-------- DATA EXTRACTS

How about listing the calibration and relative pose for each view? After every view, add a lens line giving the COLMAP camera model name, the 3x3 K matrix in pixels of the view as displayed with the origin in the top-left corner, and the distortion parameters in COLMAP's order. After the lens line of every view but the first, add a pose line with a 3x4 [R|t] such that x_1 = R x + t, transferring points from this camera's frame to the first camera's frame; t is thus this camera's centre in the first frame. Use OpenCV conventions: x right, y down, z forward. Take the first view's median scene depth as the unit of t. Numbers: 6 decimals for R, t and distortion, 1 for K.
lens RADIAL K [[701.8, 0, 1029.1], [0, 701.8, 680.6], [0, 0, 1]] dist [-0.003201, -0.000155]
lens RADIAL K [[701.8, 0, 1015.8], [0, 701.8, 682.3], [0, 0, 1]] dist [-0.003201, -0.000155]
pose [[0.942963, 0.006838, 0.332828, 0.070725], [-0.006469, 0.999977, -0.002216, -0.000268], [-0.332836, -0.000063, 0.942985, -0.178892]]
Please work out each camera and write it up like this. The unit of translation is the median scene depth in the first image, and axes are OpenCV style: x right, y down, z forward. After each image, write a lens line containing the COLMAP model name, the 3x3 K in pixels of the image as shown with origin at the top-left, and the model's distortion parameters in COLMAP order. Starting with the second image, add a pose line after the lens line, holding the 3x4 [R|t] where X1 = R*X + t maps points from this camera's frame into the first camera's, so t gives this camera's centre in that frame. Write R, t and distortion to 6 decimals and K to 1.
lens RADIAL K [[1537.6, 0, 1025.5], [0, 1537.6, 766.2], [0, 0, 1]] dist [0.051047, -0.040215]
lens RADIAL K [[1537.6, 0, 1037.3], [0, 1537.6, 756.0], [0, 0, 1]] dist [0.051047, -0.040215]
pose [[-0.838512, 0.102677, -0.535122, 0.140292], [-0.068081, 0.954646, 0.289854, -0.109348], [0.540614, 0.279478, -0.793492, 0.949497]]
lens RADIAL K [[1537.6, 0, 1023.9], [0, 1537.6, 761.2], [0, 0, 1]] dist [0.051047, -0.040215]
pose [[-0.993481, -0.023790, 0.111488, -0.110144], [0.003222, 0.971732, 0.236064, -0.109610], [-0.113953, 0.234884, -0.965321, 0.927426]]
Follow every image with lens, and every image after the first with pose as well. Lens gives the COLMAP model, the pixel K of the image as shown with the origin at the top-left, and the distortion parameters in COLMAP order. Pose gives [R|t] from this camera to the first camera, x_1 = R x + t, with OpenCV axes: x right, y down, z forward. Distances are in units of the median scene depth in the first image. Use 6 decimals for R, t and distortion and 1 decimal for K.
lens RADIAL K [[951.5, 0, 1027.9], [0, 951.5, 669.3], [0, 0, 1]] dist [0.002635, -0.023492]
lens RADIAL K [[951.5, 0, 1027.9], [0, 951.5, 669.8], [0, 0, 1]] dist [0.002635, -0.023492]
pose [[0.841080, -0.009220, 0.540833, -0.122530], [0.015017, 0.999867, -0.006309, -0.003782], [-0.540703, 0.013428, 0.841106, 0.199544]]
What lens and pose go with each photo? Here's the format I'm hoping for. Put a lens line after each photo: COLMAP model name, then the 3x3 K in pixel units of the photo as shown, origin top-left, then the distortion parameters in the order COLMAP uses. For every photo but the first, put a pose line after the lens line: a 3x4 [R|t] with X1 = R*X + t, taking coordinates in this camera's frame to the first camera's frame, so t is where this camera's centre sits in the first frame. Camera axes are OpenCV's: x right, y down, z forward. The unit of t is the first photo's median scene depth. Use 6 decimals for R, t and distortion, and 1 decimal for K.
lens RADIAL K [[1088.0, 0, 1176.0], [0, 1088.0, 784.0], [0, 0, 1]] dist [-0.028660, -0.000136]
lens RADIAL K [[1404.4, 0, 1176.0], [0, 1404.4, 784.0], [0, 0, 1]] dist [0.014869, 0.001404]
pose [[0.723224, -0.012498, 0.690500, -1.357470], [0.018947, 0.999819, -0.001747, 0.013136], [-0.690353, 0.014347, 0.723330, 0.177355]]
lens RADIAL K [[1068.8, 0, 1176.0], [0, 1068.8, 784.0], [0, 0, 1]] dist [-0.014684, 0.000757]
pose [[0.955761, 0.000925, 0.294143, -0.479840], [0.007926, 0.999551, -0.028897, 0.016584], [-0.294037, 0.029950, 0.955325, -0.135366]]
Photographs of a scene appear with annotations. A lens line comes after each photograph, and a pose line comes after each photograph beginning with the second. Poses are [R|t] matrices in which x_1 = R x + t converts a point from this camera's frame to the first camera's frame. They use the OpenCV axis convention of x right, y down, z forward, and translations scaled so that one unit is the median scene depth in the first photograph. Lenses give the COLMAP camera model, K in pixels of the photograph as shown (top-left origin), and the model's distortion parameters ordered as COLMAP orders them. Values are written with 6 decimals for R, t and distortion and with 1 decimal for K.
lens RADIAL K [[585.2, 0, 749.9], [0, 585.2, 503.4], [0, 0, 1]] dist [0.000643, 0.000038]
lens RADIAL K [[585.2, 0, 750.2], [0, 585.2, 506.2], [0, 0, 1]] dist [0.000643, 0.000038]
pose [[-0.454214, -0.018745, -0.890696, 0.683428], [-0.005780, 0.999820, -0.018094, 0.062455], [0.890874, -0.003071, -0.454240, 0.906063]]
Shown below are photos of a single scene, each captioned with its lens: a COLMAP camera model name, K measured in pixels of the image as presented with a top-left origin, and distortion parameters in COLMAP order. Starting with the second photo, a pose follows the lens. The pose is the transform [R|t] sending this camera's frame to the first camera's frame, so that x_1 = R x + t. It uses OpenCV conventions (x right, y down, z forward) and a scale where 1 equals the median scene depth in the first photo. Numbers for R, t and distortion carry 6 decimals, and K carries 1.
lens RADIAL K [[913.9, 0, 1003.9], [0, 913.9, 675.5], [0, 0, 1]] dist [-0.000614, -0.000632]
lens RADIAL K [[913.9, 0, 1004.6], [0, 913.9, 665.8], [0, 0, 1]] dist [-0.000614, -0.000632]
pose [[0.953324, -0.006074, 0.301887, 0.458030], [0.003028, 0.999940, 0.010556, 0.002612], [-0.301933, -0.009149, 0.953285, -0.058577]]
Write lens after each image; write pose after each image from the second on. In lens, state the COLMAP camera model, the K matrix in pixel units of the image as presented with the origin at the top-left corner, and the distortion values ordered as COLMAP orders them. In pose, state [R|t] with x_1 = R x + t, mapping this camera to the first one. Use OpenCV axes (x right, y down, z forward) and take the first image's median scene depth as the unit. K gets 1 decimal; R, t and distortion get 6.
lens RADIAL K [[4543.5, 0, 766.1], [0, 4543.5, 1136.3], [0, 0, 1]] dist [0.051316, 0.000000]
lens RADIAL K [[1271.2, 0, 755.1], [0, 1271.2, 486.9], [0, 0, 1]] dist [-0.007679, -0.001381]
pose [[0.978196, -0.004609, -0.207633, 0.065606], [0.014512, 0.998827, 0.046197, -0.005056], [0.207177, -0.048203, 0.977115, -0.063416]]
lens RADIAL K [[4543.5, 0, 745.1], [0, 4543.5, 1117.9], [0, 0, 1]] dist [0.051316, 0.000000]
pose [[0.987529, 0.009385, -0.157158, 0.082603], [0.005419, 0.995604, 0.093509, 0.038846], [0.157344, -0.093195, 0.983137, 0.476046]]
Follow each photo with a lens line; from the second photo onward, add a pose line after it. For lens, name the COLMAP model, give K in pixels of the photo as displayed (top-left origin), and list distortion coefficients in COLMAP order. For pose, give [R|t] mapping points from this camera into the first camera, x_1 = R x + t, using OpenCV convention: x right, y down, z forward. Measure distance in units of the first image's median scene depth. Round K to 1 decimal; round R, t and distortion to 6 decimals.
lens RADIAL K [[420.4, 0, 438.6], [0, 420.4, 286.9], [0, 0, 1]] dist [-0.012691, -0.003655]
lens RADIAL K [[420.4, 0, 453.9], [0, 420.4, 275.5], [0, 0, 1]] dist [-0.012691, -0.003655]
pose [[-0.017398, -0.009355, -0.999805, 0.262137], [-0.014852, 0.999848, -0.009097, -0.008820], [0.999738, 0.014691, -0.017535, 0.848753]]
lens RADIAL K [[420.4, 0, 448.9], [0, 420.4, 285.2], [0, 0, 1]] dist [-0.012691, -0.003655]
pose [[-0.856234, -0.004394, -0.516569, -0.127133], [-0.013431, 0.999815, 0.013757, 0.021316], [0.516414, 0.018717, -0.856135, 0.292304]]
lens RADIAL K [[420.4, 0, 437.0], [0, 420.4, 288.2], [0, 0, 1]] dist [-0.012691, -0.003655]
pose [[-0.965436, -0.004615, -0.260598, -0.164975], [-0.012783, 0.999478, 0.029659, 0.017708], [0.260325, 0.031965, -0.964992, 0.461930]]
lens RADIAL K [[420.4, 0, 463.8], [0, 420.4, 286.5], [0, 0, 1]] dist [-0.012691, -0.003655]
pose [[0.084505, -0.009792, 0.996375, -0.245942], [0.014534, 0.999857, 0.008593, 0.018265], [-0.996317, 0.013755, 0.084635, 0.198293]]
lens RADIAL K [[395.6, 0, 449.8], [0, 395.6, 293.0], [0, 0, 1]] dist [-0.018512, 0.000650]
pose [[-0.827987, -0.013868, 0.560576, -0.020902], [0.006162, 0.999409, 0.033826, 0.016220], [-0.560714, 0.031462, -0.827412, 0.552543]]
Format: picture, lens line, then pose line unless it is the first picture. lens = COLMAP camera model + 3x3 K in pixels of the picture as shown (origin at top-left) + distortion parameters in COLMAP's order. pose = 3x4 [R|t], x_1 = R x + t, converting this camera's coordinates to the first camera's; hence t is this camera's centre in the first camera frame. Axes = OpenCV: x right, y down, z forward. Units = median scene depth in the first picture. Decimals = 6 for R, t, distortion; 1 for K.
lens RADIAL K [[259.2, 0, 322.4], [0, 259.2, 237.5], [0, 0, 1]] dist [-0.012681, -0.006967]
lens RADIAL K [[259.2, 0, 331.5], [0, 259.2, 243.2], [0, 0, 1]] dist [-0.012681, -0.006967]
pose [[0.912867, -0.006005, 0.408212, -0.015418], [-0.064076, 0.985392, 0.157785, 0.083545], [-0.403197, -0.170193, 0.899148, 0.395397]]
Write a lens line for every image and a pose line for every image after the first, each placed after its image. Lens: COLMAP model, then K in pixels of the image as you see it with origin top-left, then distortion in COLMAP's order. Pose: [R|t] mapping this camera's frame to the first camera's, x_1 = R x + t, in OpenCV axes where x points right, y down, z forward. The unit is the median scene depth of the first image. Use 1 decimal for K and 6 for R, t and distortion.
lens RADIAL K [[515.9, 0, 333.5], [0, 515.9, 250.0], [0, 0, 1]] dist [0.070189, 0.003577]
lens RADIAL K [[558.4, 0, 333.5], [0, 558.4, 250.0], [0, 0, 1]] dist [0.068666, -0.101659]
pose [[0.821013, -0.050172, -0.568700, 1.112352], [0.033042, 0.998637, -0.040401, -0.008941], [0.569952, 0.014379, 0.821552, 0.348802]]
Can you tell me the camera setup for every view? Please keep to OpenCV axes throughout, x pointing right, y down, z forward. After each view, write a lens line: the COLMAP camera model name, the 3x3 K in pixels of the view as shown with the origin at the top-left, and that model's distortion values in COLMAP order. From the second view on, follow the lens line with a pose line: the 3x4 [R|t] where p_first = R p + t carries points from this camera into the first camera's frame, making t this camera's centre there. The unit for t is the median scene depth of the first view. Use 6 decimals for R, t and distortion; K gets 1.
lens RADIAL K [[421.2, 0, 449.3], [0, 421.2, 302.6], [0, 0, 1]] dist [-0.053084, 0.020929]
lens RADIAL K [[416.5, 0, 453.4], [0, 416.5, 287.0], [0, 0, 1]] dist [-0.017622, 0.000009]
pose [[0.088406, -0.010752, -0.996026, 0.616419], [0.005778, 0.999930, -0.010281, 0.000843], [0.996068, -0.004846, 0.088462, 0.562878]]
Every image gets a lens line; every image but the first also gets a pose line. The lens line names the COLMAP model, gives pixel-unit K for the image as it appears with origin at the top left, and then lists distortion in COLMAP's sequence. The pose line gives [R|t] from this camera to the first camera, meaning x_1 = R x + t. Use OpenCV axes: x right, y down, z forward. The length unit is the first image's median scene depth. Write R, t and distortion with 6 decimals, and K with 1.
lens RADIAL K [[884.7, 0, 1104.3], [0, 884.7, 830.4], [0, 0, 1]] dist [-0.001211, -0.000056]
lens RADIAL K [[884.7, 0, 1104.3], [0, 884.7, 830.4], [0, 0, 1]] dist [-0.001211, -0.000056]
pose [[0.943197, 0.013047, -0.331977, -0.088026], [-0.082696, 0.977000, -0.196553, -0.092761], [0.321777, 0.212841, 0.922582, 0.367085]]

----------------

Could you arrange the entries from the very start through the line containing "0.234884, -0.965321, 0.927426]]" as a JSON list of strings, one string per line, with blank lines left out?

TASK RESULT:
[
  "How about listing the calibration and relative pose for each view? After every view, add a lens line giving the COLMAP camera model name, the 3x3 K matrix in pixels of the view as displayed with the origin in the top-left corner, and the distortion parameters in COLMAP's order. After the lens line of every view but the first, add a pose line with a 3x4 [R|t] such that x_1 = R x + t, transferring points from this camera's frame to the first camera's frame; t is thus this camera's centre in the first frame. Use OpenCV conventions: x right, y down, z forward. Take the first view's median scene depth as the unit of t. Numbers: 6 decimals for R, t and distortion, 1 for K.",
  "lens RADIAL K [[701.8, 0, 1029.1], [0, 701.8, 680.6], [0, 0, 1]] dist [-0.003201, -0.000155]",
  "lens RADIAL K [[701.8, 0, 1015.8], [0, 701.8, 682.3], [0, 0, 1]] dist [-0.003201, -0.000155]",
  "pose [[0.942963, 0.006838, 0.332828, 0.070725], [-0.006469, 0.999977, -0.002216, -0.000268], [-0.332836, -0.000063, 0.942985, -0.178892]]",
  "Please work out each camera and write it up like this. The unit of translation is the median scene depth in the first image, and axes are OpenCV style: x right, y down, z forward. After each image, write a lens line containing the COLMAP model name, the 3x3 K in pixels of the image as shown with origin at the top-left, and the model's distortion parameters in COLMAP order. Starting with the second image, add a pose line after the lens line, holding the 3x4 [R|t] where X1 = R*X + t maps points from this camera's frame into the first camera's, so t gives this camera's centre in that frame. Write R, t and distortion to 6 decimals and K to 1.",
  "lens RADIAL K [[1537.6, 0, 1025.5], [0, 1537.6, 766.2], [0, 0, 1]] dist [0.051047, -0.040215]",
  "lens RADIAL K [[1537.6, 0, 1037.3], [0, 1537.6, 756.0], [0, 0, 1]] dist [0.051047, -0.040215]",
  "pose [[-0.838512, 0.102677, -0.535122, 0.140292], [-0.068081, 0.954646, 0.289854, -0.109348], [0.540614, 0.279478, -0.793492, 0.949497]]",
  "lens RADIAL K [[1537.6, 0, 1023.9], [0, 1537.6, 761.2], [0, 0, 1]] dist [0.051047, -0.040215]",
  "pose [[-0.993481, -0.023790, 0.111488, -0.110144], [0.003222, 0.971732, 0.236064, -0.109610], [-0.113953, 0.234884, -0.965321, 0.927426]]"
]